### What the exercise asks:
The output is the lines below from the one with "الجمهورية اليمنية" through the one with "average 2013: 119%", both included, printed exactly and with no other line.

### Records shown:
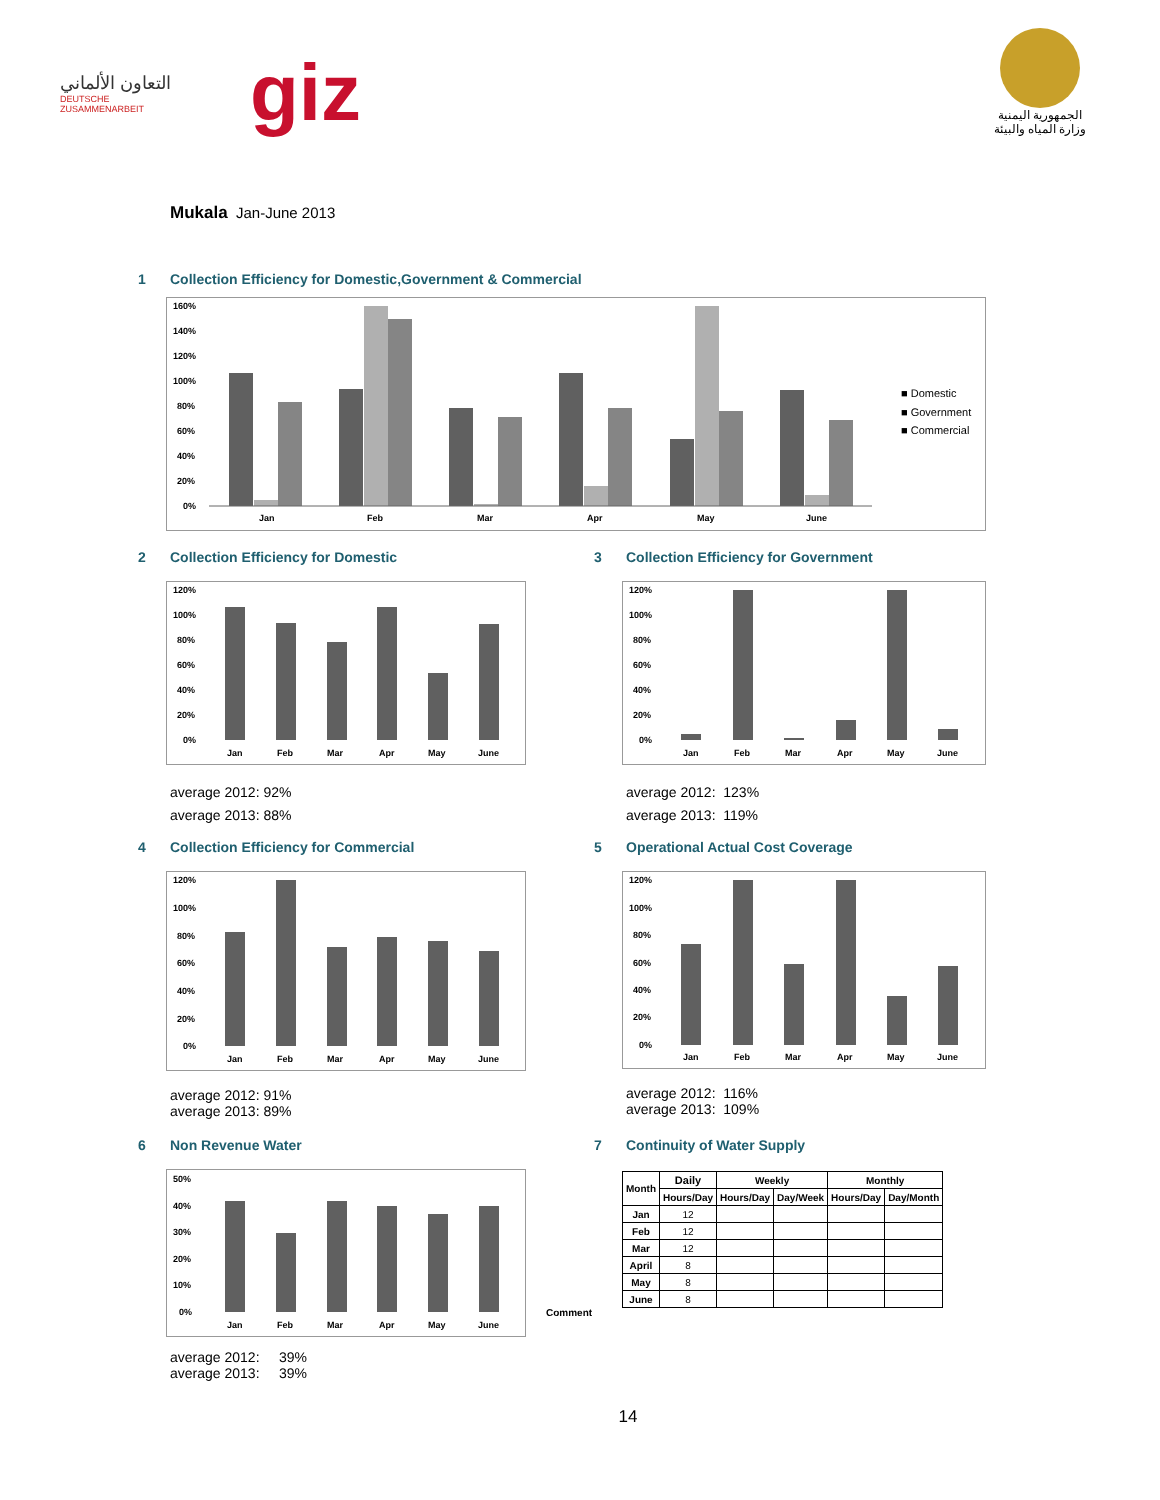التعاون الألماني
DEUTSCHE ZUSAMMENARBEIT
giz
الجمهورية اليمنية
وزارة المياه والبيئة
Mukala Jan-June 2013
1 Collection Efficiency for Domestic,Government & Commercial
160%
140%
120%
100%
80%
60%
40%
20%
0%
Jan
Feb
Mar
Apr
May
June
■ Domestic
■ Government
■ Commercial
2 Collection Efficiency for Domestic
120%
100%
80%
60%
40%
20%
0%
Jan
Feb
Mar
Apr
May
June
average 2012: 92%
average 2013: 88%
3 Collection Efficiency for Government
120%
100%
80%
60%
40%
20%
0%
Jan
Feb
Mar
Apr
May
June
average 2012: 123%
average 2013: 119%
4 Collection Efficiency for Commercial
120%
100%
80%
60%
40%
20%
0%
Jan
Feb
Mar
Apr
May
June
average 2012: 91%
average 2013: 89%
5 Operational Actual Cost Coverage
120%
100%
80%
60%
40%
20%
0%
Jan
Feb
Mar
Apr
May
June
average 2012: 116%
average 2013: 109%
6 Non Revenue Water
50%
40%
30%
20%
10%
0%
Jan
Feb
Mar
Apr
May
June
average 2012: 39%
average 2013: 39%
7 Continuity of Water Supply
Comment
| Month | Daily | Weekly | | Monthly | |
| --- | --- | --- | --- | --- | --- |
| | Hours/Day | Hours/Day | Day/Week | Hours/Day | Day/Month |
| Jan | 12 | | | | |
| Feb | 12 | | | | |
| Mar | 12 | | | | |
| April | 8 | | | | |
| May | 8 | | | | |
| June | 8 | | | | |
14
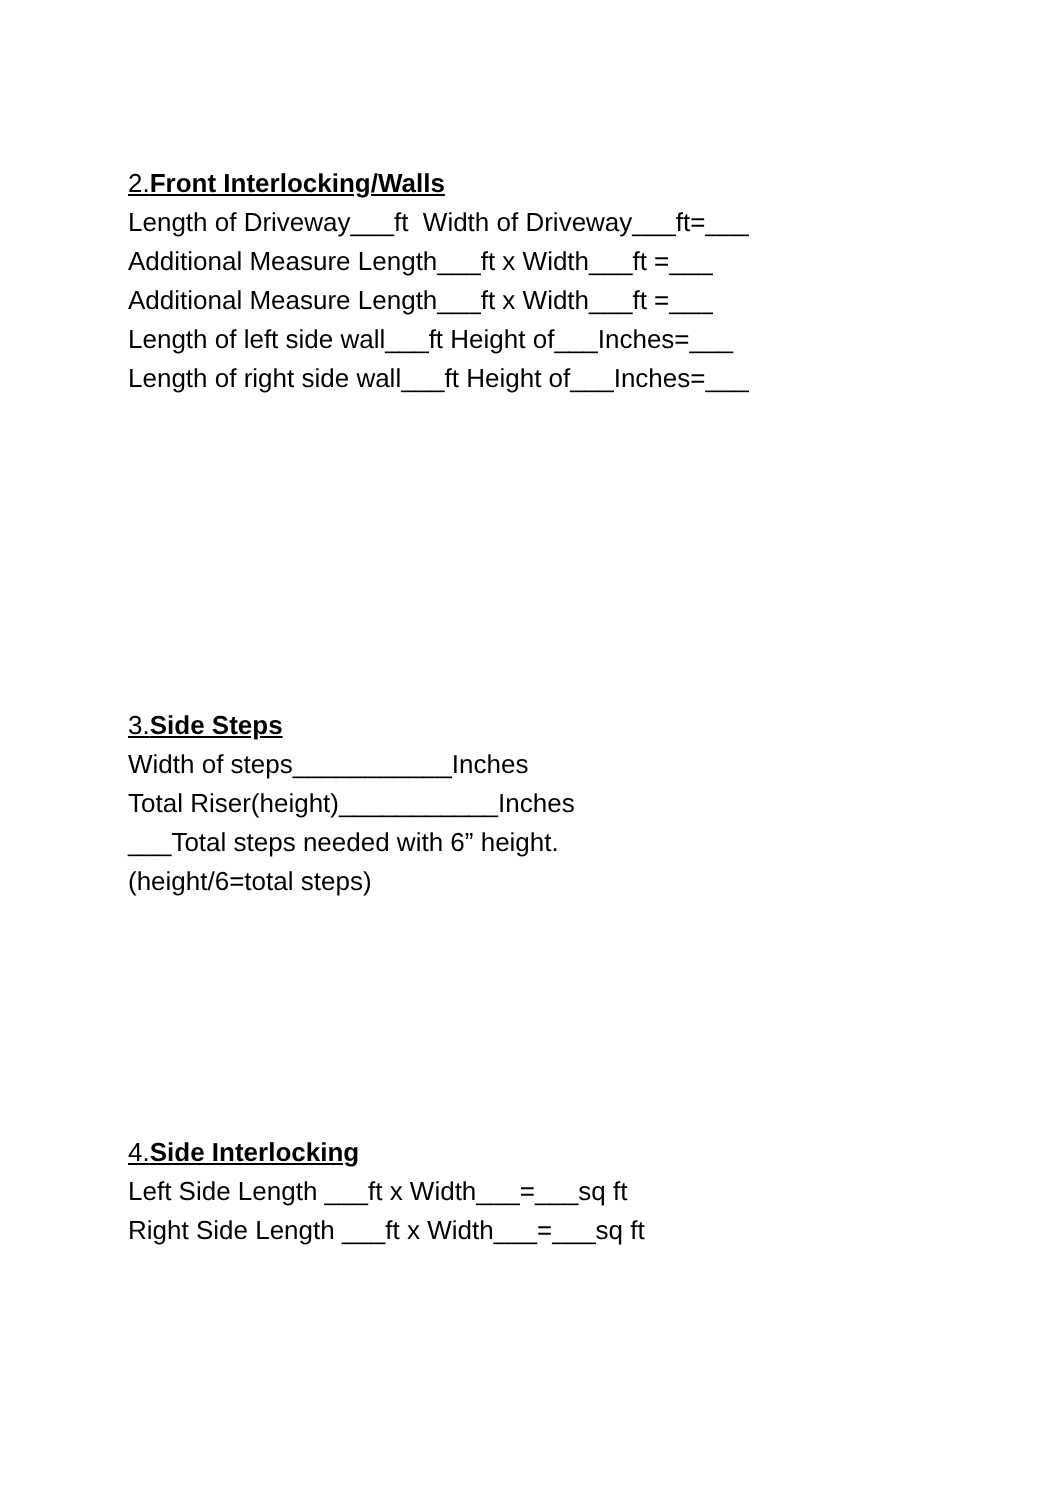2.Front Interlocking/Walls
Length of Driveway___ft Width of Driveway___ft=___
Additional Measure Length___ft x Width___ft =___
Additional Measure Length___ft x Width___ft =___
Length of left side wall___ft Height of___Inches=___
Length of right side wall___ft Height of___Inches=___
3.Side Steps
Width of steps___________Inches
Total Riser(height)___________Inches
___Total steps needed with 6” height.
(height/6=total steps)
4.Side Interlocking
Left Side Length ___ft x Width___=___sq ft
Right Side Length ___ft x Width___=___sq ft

### Finished task:
الجمهورية اليمنية
وزارة المياه والبيئة
Mukala Jan-June 2013
1 Collection Efficiency for Domestic,Government & Commercial
160%
140%
120%
100%
80%
60%
40%
20%
0%
Jan
Feb
Mar
Apr
May
June
■ Domestic
■ Government
■ Commercial
2 Collection Efficiency for Domestic
120%
100%
80%
60%
40%
20%
0%
Jan
Feb
Mar
Apr
May
June
average 2012: 92%
average 2013: 88%
3 Collection Efficiency for Government
120%
100%
80%
60%
40%
20%
0%
Jan
Feb
Mar
Apr
May
June
average 2012: 123%
average 2013: 119%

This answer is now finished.